#### Brano di testo ####

Mad Men è forse la serie, attualmente ancora in onda, che più di tutte riempie le pagine culturali contemporanee quando si affronta lo spinoso problema della quality TV. Pur facendo un quinto degli ascolti di The Walking Dead, continua ad essere il marchio di fabbrica della fortunatissima AMC, che può vantare anche i natali dell’altra grande serie degli ultimi anni, Breaking Bad.
Tutto questo preambolo serve per dire una cosa ben precisa: un episodio come The Monolith rende oltremodo inequivocabile la frase iniziale e ribadisce perché il prodotto di Weimar sia prima di tutto un oggetto artistico.
Why not let every client who sets foot in that door know that this agency has entered the future?

#### Dati di partenza ####

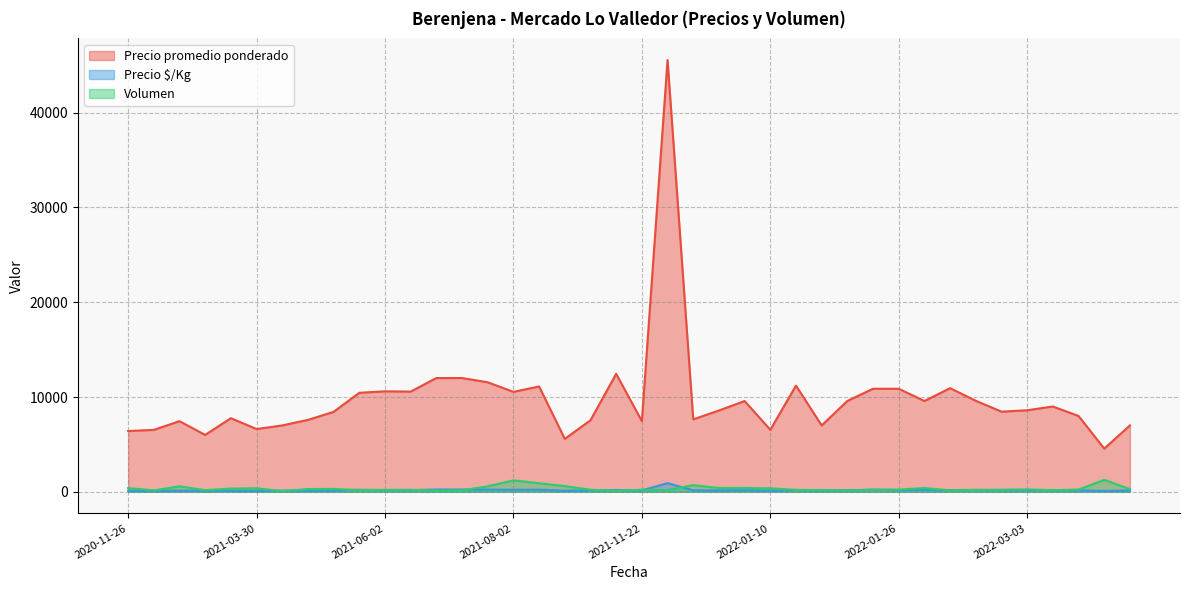

Which series changed the most between 2022-01-26 and 2021-08-09?

Volumen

####

Compito assegnato
Riprendi il brano su Mad Men e l'episodio The Monolith, continuandolo dopo l'ultima frase riportata.

Risposta
1969. Il Don Draper che chiudeva lo scorso episodio con l’inaspettato “Ok” alle nuove condizioni contrattuali sale ora, come ha fatto mille e mille volte prima, l’ascensore che lo porta in ufficio. Sin dagli esordi, e come ricorda l’ambiguità stessa del nome della serie, Mad Men nasce come il racconto di una categoria lavorativa nuova e fortemente all’avanguardia nei primissimi anni ’60. I pubblicitari, gli uomini di Madison Avenue, sono anche (se non soprattutto) gli uomini creativi, diversi e folli, il cui lavoro consiste principalmente nel creare e crearsi una fitta rete di conoscenze puntando prima al soddisfacimento del cliente, quello di primo grado per l’agenzia, e poi diretto alla massa indistinta dei cittadini/consumatori.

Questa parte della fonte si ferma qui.